Transfers from the EEA to the UK
The ICO guidance broadly reflects our 28 November article so we don’t repeat it here, save that it recommends (1) taking stock, (2) focusing on EEA to UK transfers and (3) if necessary ensuring adequate safeguards are in place (stating as one example, “Often a relatively simple way to provide an appropriate safeguard for a restricted transfer is to enter into standard contractual clauses between the sender and receiver of personal data”).
We mentioned in our 28 November article a potentially “exploitable chink” based around the ICO’s paper on extra-EEA transfers. The ICO guidance states that: “The European Data Protection Board (EDPB) are still finalising detailed guidance on this area and we advise that you take a broad interpretation of a restricted transfer, which is that you are receiving a restricted transfer if you are a controller or processor located in the UK and an EEA located controller or processor sends you personal data.” So for now the exploitable chink is perhaps something to revisit after the EDPB has released its guidance on international transfers.
European Representatives (and UK Representatives?)
The ICO also recommends that if you are a UK based controller or processor without any offices, branches or other establishment in the EEA and you offer goods or services or monitor the behaviour of individuals in the EEA, you need to consider your Article 27 obligations to appoint an EU Representative (i.e. a contact point for EU data subjects).
This representative will need to be set up in an EU or EEA state where some of the individuals whose personal data you are processing in this way are located. Privacy notices will need to be updated.
The technical note states that the government intends to replicate the provisions of Article 27 of the GDPR to require controllers based outside the UK to appoint a representative within the UK.

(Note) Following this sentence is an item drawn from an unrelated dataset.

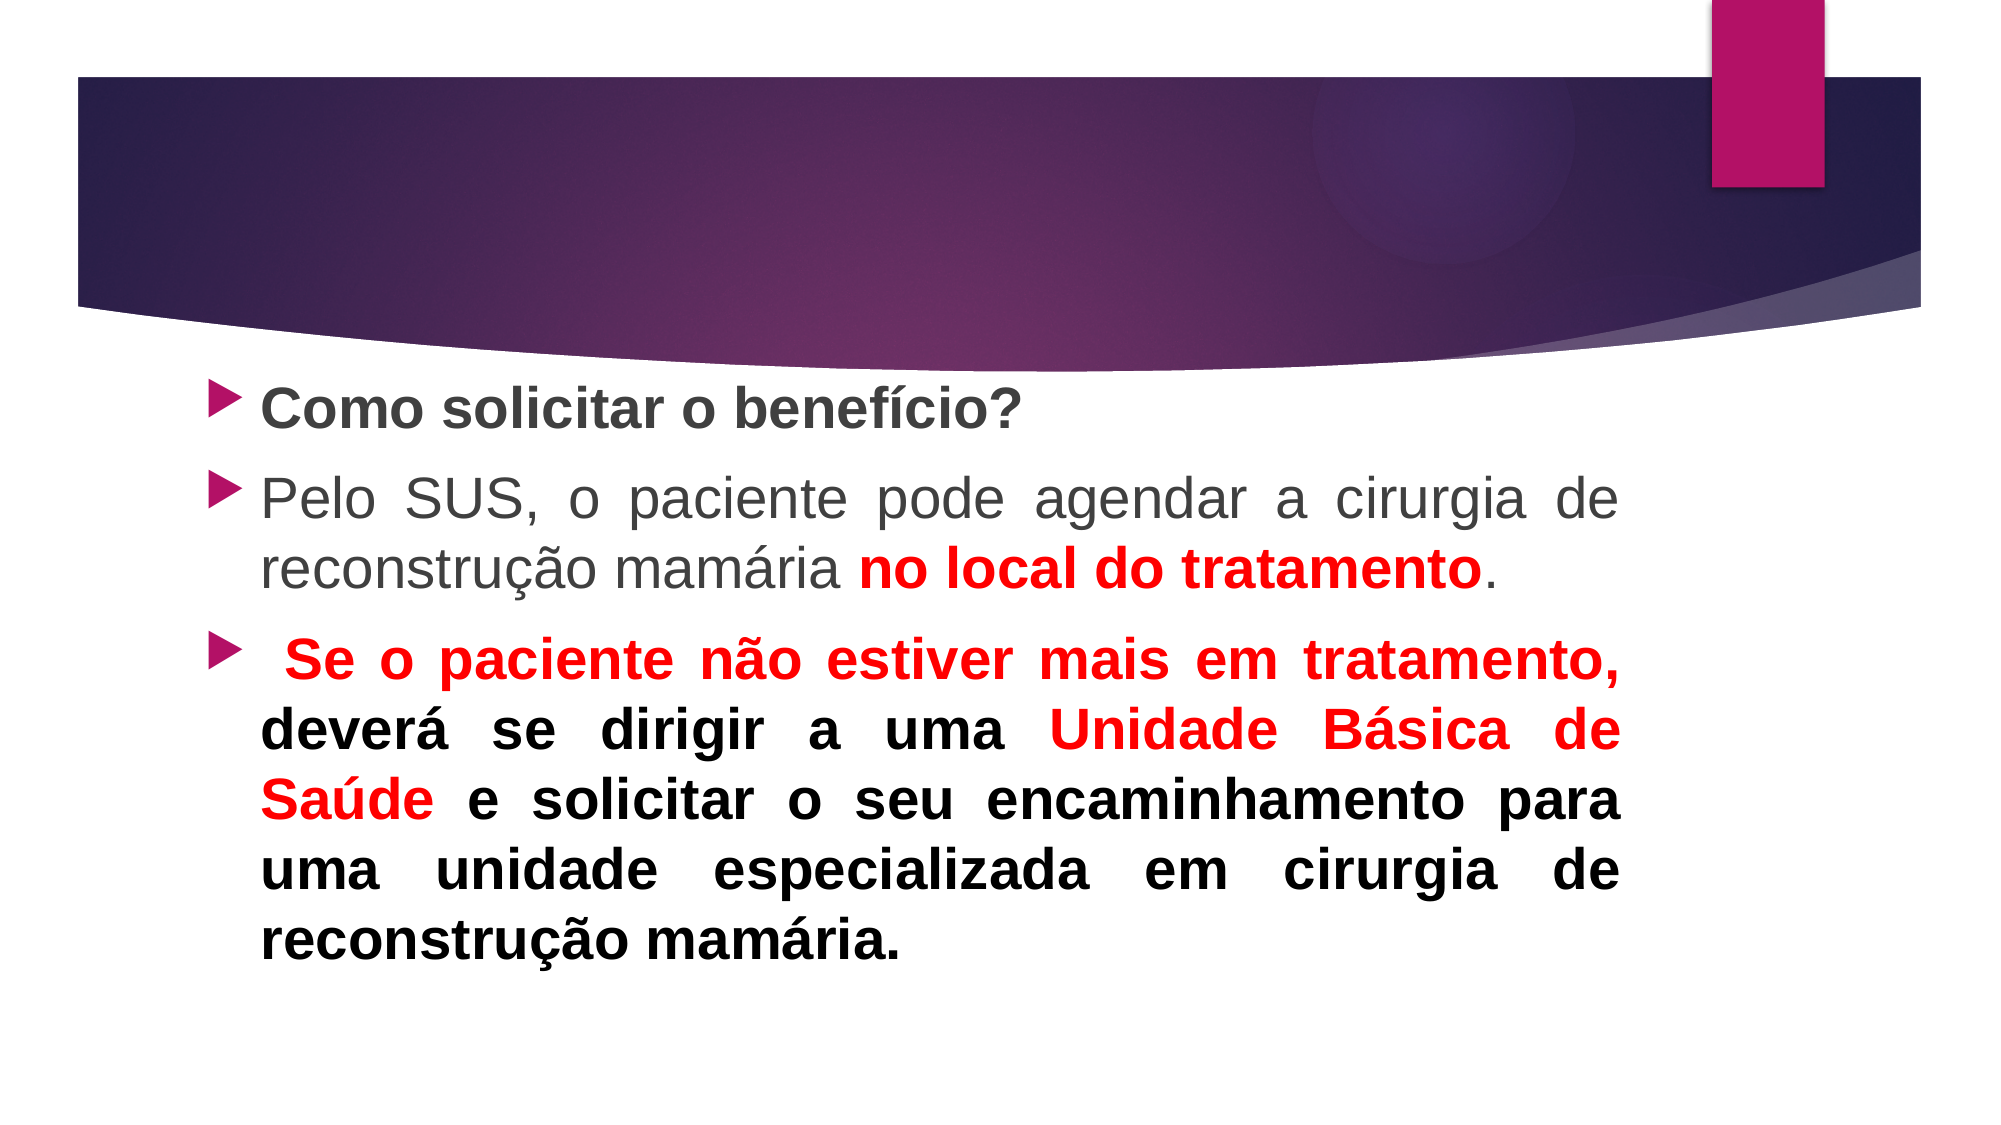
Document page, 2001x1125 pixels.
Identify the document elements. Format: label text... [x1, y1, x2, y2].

list Como solicitar o benefício? Pelo SUS, o paciente pode agendar a cirurgia de reconstrução mamária no local do tratamento. Se o paciente não estiver mais em tratamento, deverá se dirigir a uma Unidade Básica de Saúde e solicitar o seu encaminhamento para uma unidade especializada em cirurgia de reconstrução mamária. [189, 362, 1638, 988]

There are multiple companies offering to be representatives across the EEA and the UK.
The next steps are as set out in our 28 November article. There is no need to panic, and none of these issues are insurmountable. Indeed, through the ICO and Government’s pragmatism, a lot of businesses will only have to make tweaks to their current data processing mechanisms even if we do end up with a “no deal” Brexit.
With Brexit scheduled for 29 March 2019, there will be both long and short term legal implications for UK and international businesses.